Exercise directions: Starting with the line with "ramp. There is" in the entries below and going on through the line with "XL1000V Varadero", output every line exactly and nothing more. No pictures.

Page-level text extractions
=====
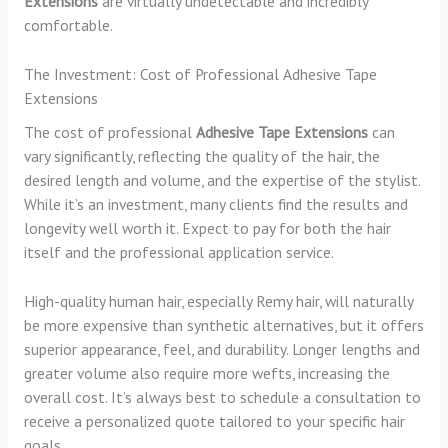
Extensions
are virtually undetectable and incredibly
comfortable.
The Investment: Cost of Professional Adhesive Tape
Extensions
The cost of professional
Adhesive Tape Extensions
can
vary significantly, reflecting the quality of the hair, the
desired length and volume, and the expertise of the stylist.
While it’s an investment, many clients find the results and
longevity well worth it. Expect to pay for both the hair
itself and the professional application service.
High-quality human hair, especially Remy hair, will naturally
be more expensive than synthetic alternatives, but it offers
superior appearance, feel, and durability. Longer lengths and
greater volume also require more wefts, increasing the
overall cost. It’s always best to schedule a consultation to
receive a personalized quote tailored to your specific hair
goals.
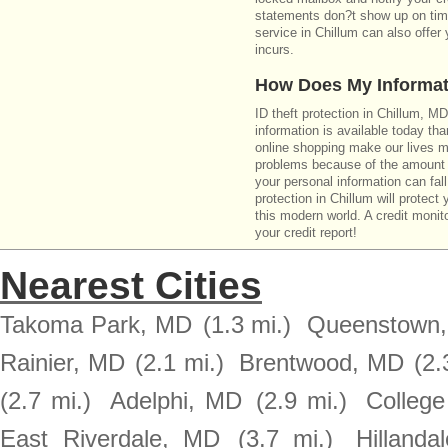
statements don?t show up on time
service in Chillum can also offer
incurs.
How Does My Informat
ID theft protection in Chillum, M
information is available today th
online shopping make our lives m
problems because of the amount o
your personal information can fall
protection in Chillum will protect
this modern world. A credit monito
your credit report!
Nearest Cities
Takoma Park, MD
(1.3 mi.)
Queenstown
Rainier, MD
(2.1 mi.)
Brentwood, MD
(2.
(2.7 mi.)
Adelphi, MD
(2.9 mi.)
Colleg
East Riverdale, MD
(3.7 mi.)
Hillanda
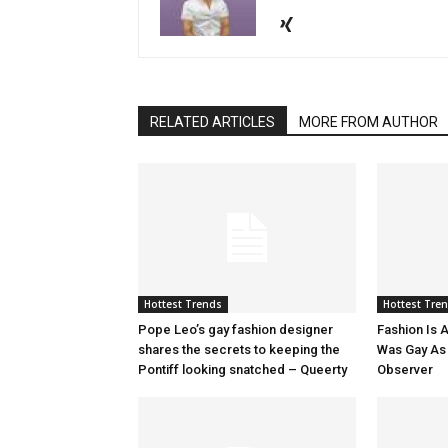
RELATED ARTICLES
MORE FROM AUTHOR
Hottest Trends
Hottest Tre
Pope Leo’s gay fashion designer
Fashion Is A
shares the secrets to keeping the
Was Gay As H
Pontiff looking snatched – Queerty
Observer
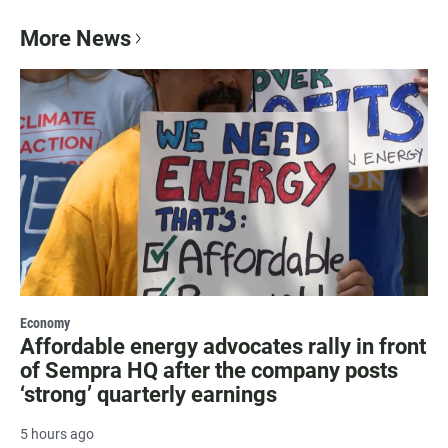
More News
Economy
Affordable energy advocates rally in front
of Sempra HQ after the company posts
‘strong’ quarterly earnings
5 hours ago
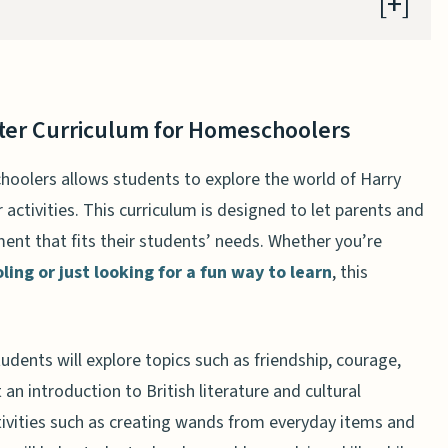
tter Curriculum for Homeschoolers
tter Curriculum for Homeschoolers
tter Curriculum for Homeschoolers
 for Homeschoolers: An Overview
oolers allows students to explore the world of Harry
lum for Homeschoolers Can Help Your Child Succeed
activities. This curriculum is designed to let parents and
for Homeschoolers: A Closer Look
ent that fits their students’ needs. Whether you’re
ing or just looking for a fun way to learn
, this
ry Potter Curriculum for Homeschoolers
g About the Harry Potter Curriculum for
udents will explore topics such as friendship, courage,
 Potter Curriculum for Homeschoolers
 an introduction to British literature and cultural
Curriculum for Homeschoolers
tivities such as creating wands from everyday items and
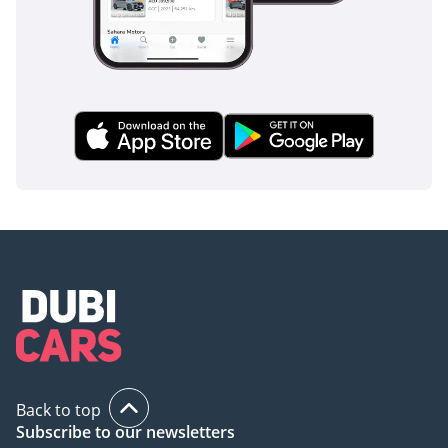
Back to top
Subscribe to our newsletters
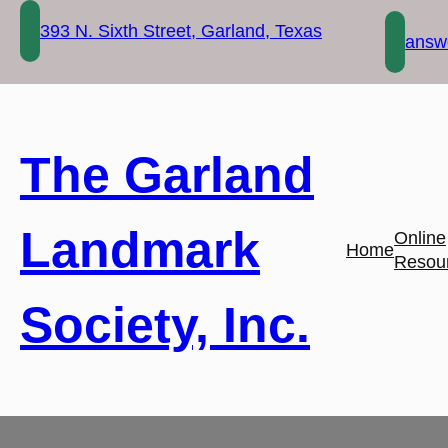
Skip
393 N. Sixth Street, Garland, Texas
to
answe
content
The Garland
Landmark
Online
Home
Resou
Society, Inc.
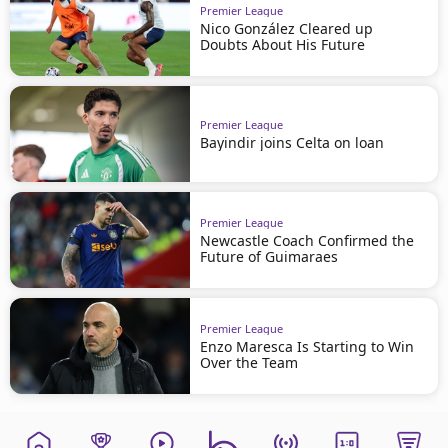
Premier League
Nico González Cleared up
Doubts About His Future
Premier League
Bayindir joins Celta on loan
Premier League
Newcastle Coach Confirmed the
Future of Guimaraes
Premier League
Enzo Maresca Is Starting to Win
Over the Team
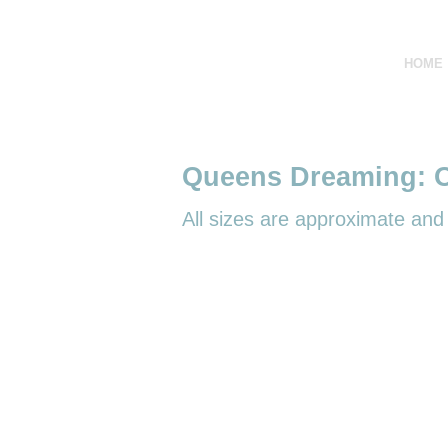
HOME
Queens Dreaming: O
All sizes are
approximate and r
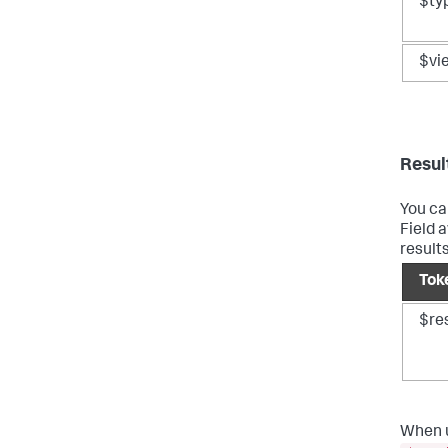
$ty
$vi
Resul
You ca
Field 
results
Tok
$res
When u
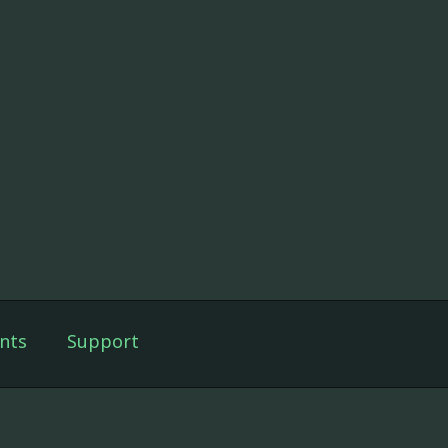
nts
Support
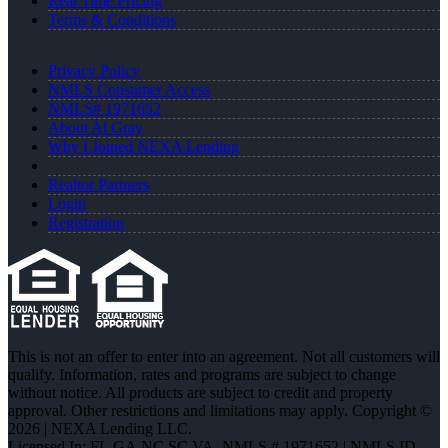
Real Time Pricing
Terms & Conditions
Privacy Policy
NMLS Consumer Access
NMLS# 1971652
About Al Gray
Why I Joined NEXA Lending
Realtor Partners
Login
Registration
This is not an offer to enter into an agreement. Not all customers will
qualify. Information, rates and programs are subject to change
without notice. All products are subject to credit and property
approval. Other restrictions and limitations may apply. Copyright ©
2026 | NEXA Lending LLC.
Licensed In: FL,GA,NC,SC,VA
,
NMLS # 1971652 | NMLS ID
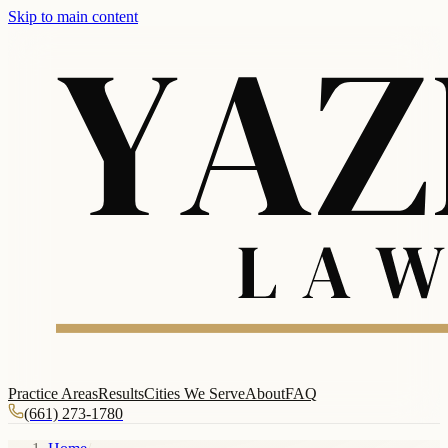
Skip to main content
Practice Areas
Results
Cities We Serve
About
FAQ
(661) 273-1780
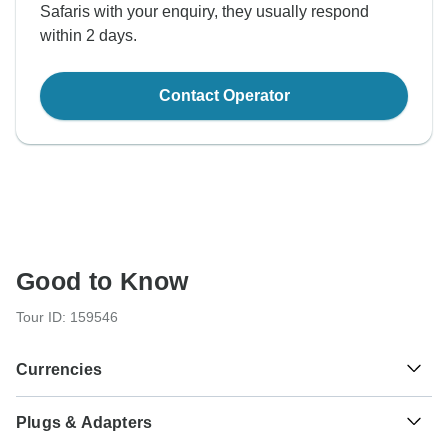
Safaris with your enquiry, they usually respond
within 2 days.
Contact Operator
Good to Know
Tour ID: 159546
Currencies
Plugs & Adapters
Sh
Kenyan Shilling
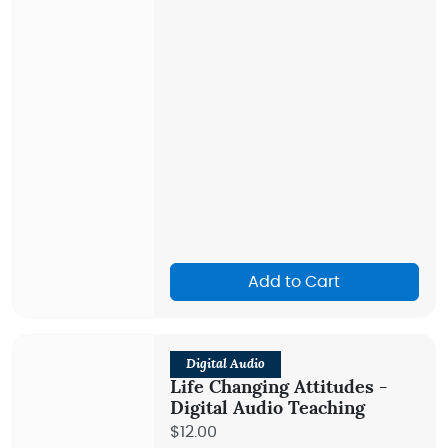
Add to Cart
Digital Audio
Life Changing Attitudes -
Digital Audio Teaching
$12.00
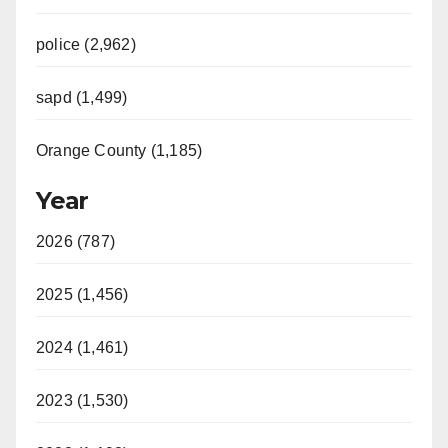
police (2,962)
sapd (1,499)
Orange County (1,185)
Year
2026 (787)
2025 (1,456)
2024 (1,461)
2023 (1,530)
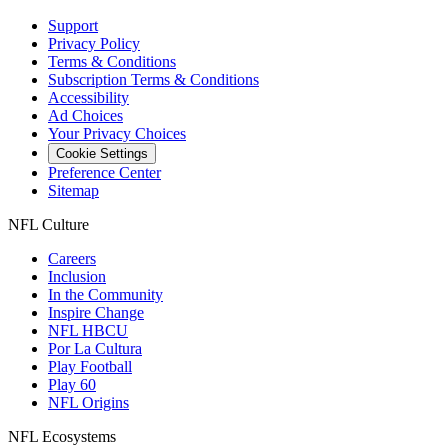
Support
Privacy Policy
Terms & Conditions
Subscription Terms & Conditions
Accessibility
Ad Choices
Your Privacy Choices
Cookie Settings
Preference Center
Sitemap
NFL Culture
Careers
Inclusion
In the Community
Inspire Change
NFL HBCU
Por La Cultura
Play Football
Play 60
NFL Origins
NFL Ecosystems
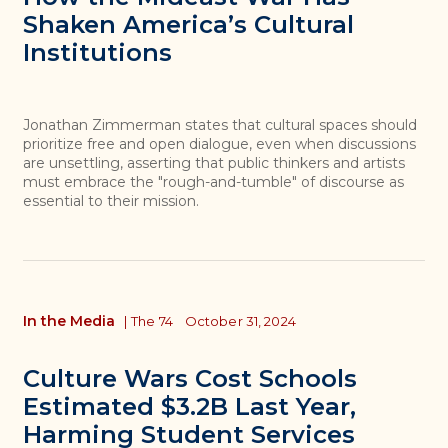
Shaken America’s Cultural
Institutions
Jonathan Zimmerman states that cultural spaces should
prioritize free and open dialogue, even when discussions
are unsettling, asserting that public thinkers and artists
must embrace the "rough-and-tumble" of discourse as
essential to their mission.
In the Media
|
The 74
October 31, 2024
Culture Wars Cost Schools
Estimated $3.2B Last Year,
Harming Student Services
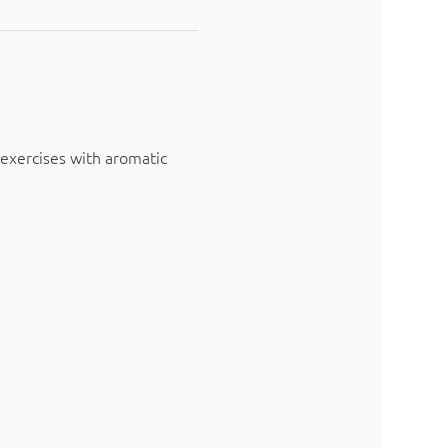
exercises with aromatic 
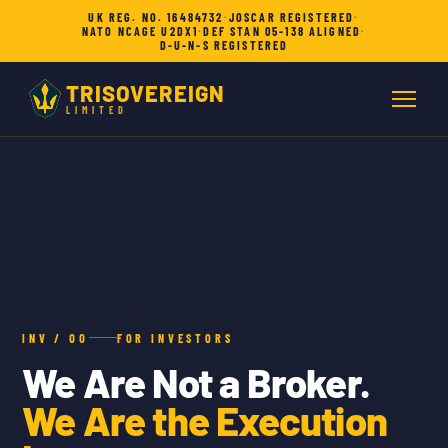
UK REG. NO. 16484732
·
JOSCAR REGISTERED
·
NATO NCAGE U2DX1
·
DEF STAN 05-138 ALIGNED
·
D-U-N-S REGISTERED
TRISOVEREIGN
LIMITED
INV / 00
FOR INVESTORS
We Are Not a Broker.
We Are the Execution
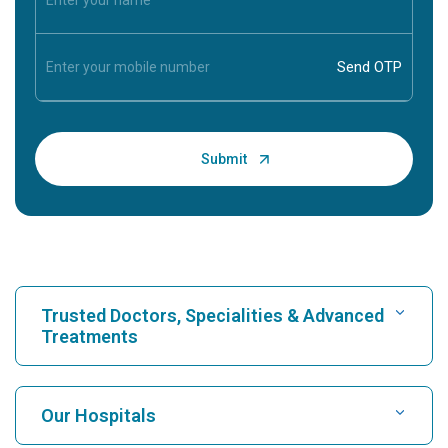
Trusted Doctors, Specialities & Advanced
Treatments
Find Hospital
Our Hospitals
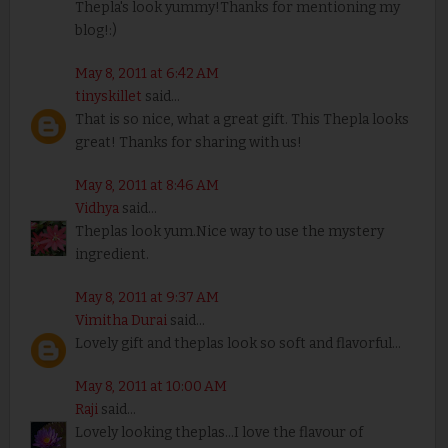
Thepla's look yummy!Thanks for mentioning my
blog!:)
May 8, 2011 at 6:42 AM
tinyskillet
said...
That is so nice, what a great gift. This Thepla looks
great! Thanks for sharing with us!
May 8, 2011 at 8:46 AM
Vidhya
said...
Theplas look yum.Nice way to use the mystery
ingredient.
May 8, 2011 at 9:37 AM
Vimitha Durai
said...
Lovely gift and theplas look so soft and flavorful...
May 8, 2011 at 10:00 AM
Raji
said...
Lovely looking theplas...I love the flavour of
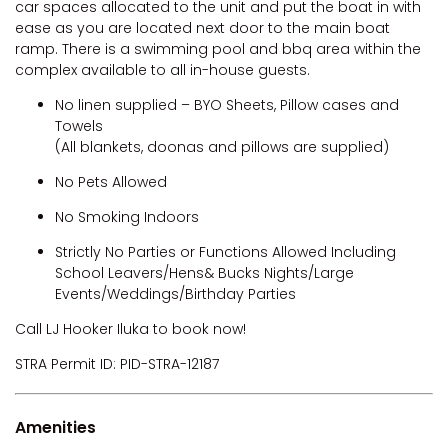
car spaces allocated to the unit and put the boat in with
ease as you are located next door to the main boat
ramp. There is a swimming pool and bbq area within the
complex available to all in-house guests.
No linen supplied – BYO Sheets, Pillow cases and
Towels
(All blankets, doonas and pillows are supplied)
No Pets Allowed
No Smoking Indoors
Strictly No Parties or Functions Allowed Including
School Leavers/Hens& Bucks Nights/Large
Events/Weddings/Birthday Parties
Call LJ Hooker Iluka to book now!
STRA Permit ID: PID-STRA-12187
Amenities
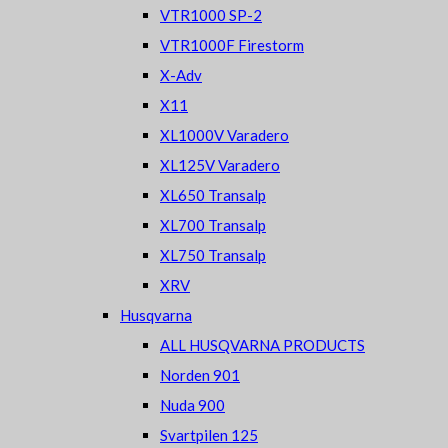
VTR1000 SP-2
VTR1000F Firestorm
X-Adv
X11
XL1000V Varadero
XL125V Varadero
XL650 Transalp
XL700 Transalp
XL750 Transalp
XRV
Husqvarna
ALL HUSQVARNA PRODUCTS
Norden 901
Nuda 900
Svartpilen 125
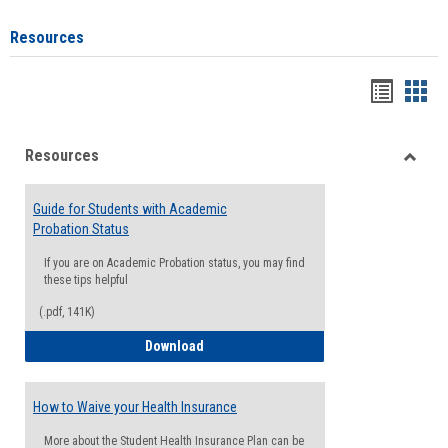
Resources
Handou
Han
list
card
Resources
view
view
Toggle
Resou
Guide for Students with Academic
Probation Status
If you are on Academic Probation status, you may find
these tips helpful
(.pdf, 141K)
Guide for Students with Academic Proba
Download
How to Waive your Health Insurance
More about the Student Health Insurance Plan can be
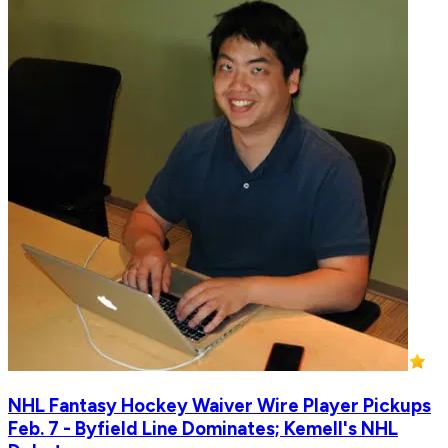
NHL Fantasy Hockey Waiver Wire Player Pickups
Feb. 7 - Byfield Line Dominates; Kemell's NHL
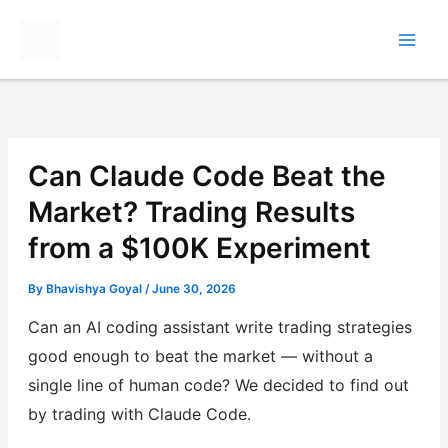
Skip
to
content
Can Claude Code Beat the
Market? Trading Results
from a $100K Experiment
By
Bhavishya Goyal
/
June 30, 2026
Can an AI coding assistant write trading strategies
good enough to beat the market — without a
single line of human code? We decided to find out
by trading with Claude Code.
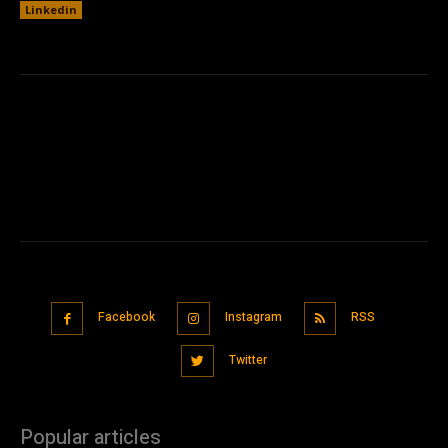
Linkedin
Facebook
Instagram
RSS
Twitter
Popular articles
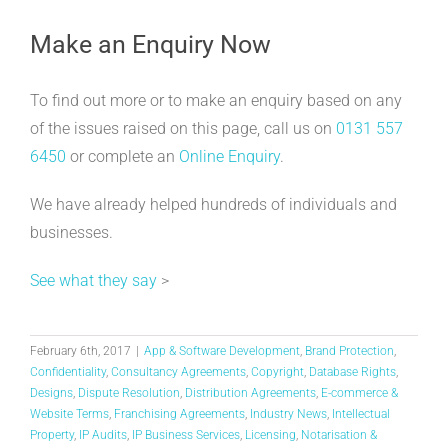
Make an Enquiry Now
To find out more or to make an enquiry based on any
of the issues raised on this page, call us on
0131 557
6450
or complete an
Online Enquiry
.
We have already helped hundreds of individuals and
businesses.
See what they say
>
February 6th, 2017
|
App & Software Development
,
Brand Protection
,
Confidentiality
,
Consultancy Agreements
,
Copyright
,
Database Rights
,
Designs
,
Dispute Resolution
,
Distribution Agreements
,
E-commerce &
Website Terms
,
Franchising Agreements
,
Industry News
,
Intellectual
Property
,
IP Audits
,
IP Business Services
,
Licensing
,
Notarisation &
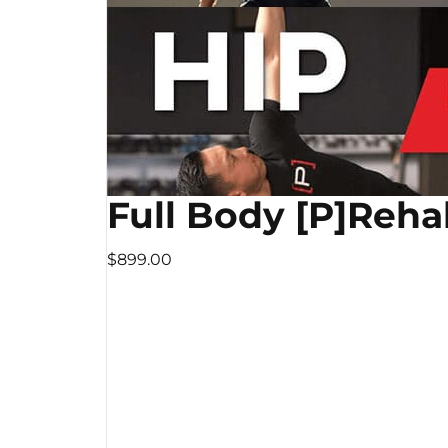
Full Body [P]Reha
$899.00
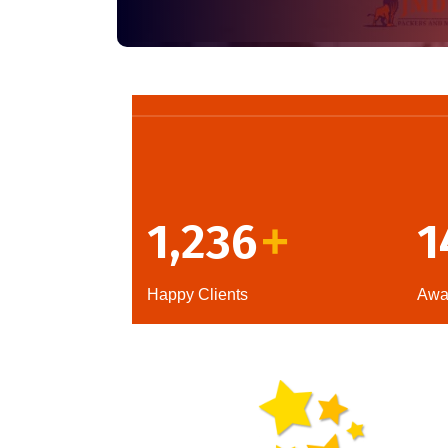
1,236
1
+
Happy Clients
Awa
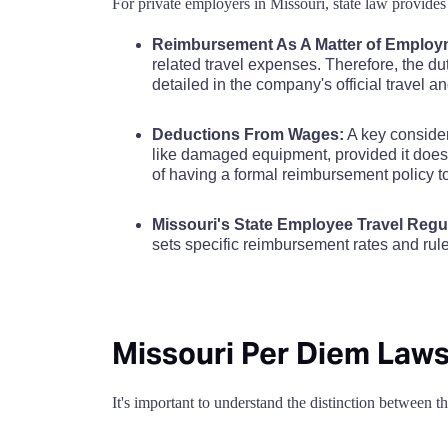
For private employers in Missouri, state law provides 
Cole County
$110
Caldwell County
Reimbursement As A Matter of Employ
Cooper County
$110
related travel expenses. Therefore, the d
Callaway County
detailed in the company's official travel a
Crawford County
$110
Camden County
Deductions From Wages:
A key consider
like damaged equipment, provided it does 
Dade County
$110
of having a formal reimbursement policy 
Cape Girardeau County
Dallas County
$110
Missouri's State Employee Travel Regu
Carroll County
sets specific reimbursement rates and ru
Daviess County
$110
Carter County
DeKalb County
$110
Cass County
Missouri Per Diem Laws
Dent County
$110
Cedar County
It's important to understand the distinction between 
Douglas County
$110
Chariton County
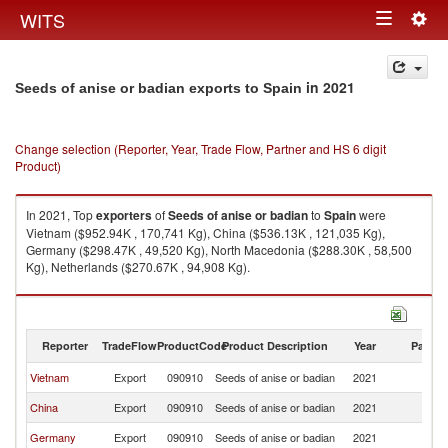
Togg
WITS
Toggle
navig
navigation
in 2021
Seeds of anise or badian exports to Spain
Change selection (Reporter, Year, Trade Flow, Partner and HS 6 digit
Product)
In 2021, Top
exporters
of
Seeds of anise or badian
to
Spain
were
Vietnam ($952.94K , 170,741 Kg), China ($536.13K , 121,035 Kg),
Germany ($298.47K , 49,520 Kg), North Macedonia ($288.30K , 58,500
Kg), Netherlands ($270.67K , 94,908 Kg).
Seeds of anise or badian imports by country in 2021
Reporter
TradeFlow
ProductCode
Product Description
Year
Partne
Vietnam
Export
090910
Seeds of anise or badian
2021
Sp
China
Export
090910
Seeds of anise or badian
2021
Sp
Germany
Export
090910
Seeds of anise or badian
2021
Sp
=====
Solution to this exercise:
ramp. There is a swimming pool and bbq area within the
complex available to all in-house guests.
No linen supplied – BYO Sheets, Pillow cases and
Towels
(All blankets, doonas and pillows are supplied)
No Pets Allowed
No Smoking Indoors
Strictly No Parties or Functions Allowed Including
School Leavers/Hens& Bucks Nights/Large
Events/Weddings/Birthday Parties
Call LJ Hooker Iluka to book now!
STRA Permit ID: PID-STRA-12187
Amenities
VTR1000 SP-2
VTR1000F Firestorm
X-Adv
X11
XL1000V Varadero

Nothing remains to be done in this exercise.